The convention to export default app is flakey.

When trying to add snapshot tests, the process.mainModule!.filename call breaks - it is too dependent on how the node process is executed.

export function code(scope: cdk.IConstruct): lambda.Code {
if (isRuntime()) {
class MockCode extends lambda.Code {
public readonly isInline: boolean = false;
public _toJSON(_resource?: cdk.CfnResource): lambda.CfnFunction.CodeProperty {
return {};
}
}
return new MockCode();
}
const app = findApp(scope);
if ((app as any)[codeSymbol] === undefined) {
const index = process.mainModule!.filename;
// TODO: probably better to stash things in the CWD instead of next to the app
const dist = path.resolve(path.dirname(index), '.punchcard');
const name = path.basename(index, '.js');
const codePath = path.join(dist, name);
// HACK: this block is effectively erased at runtime:
// 1) it is guarded by an environment variable expected to only be set at runtime
// 2) webpack removes calls to itself, i.e. require('webpack')

Data for intrinsic matrix estimation:
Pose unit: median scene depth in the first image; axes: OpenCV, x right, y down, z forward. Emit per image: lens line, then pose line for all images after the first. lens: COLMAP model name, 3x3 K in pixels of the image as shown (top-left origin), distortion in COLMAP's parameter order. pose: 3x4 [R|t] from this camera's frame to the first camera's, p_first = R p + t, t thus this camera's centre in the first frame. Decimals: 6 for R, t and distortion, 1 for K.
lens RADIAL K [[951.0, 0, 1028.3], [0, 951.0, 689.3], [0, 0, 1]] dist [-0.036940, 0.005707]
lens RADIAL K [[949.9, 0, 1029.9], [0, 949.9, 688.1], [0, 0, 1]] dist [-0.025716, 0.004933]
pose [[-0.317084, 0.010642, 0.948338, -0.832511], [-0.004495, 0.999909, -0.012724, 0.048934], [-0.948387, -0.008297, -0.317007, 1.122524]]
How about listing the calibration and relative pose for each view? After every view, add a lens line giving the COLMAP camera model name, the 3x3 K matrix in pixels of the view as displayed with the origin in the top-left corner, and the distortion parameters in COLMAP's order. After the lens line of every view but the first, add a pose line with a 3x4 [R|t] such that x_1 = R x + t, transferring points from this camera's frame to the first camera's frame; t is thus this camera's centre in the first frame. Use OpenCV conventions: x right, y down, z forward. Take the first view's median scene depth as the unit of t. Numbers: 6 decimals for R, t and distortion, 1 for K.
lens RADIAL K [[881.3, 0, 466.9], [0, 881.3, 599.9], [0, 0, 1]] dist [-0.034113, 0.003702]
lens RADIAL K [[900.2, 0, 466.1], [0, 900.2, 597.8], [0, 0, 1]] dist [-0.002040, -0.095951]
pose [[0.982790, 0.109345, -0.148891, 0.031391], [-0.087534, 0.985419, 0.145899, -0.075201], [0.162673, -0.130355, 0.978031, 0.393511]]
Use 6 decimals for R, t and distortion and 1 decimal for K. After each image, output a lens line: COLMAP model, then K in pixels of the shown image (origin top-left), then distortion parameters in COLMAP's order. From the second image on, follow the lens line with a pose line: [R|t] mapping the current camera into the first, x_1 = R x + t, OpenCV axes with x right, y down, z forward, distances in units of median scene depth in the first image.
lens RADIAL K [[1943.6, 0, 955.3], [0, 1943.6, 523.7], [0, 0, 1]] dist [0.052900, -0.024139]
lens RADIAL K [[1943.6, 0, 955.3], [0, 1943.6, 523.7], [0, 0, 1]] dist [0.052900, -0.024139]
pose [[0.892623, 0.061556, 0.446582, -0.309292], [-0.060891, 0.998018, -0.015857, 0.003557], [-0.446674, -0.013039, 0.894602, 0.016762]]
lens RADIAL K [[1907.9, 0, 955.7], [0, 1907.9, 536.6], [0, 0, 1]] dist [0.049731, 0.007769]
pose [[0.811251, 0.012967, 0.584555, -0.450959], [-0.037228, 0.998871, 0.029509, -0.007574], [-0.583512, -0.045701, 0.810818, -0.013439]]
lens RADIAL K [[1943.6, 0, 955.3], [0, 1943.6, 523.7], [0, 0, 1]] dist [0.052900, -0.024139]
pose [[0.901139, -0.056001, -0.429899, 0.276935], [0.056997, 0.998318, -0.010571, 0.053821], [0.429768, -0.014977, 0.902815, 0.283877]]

● EXERCISE GOAL: Reproduce the text on exporting the default app from the words "The convention to" through the words "process is executed.", substituting "integration tests" for "snapshot tests". These lines are separate material.

● SOLUTION:
The convention to export default app is flakey.

When trying to add integration tests, the process.mainModule!.filename call breaks - it is too dependent on how the node process is executed.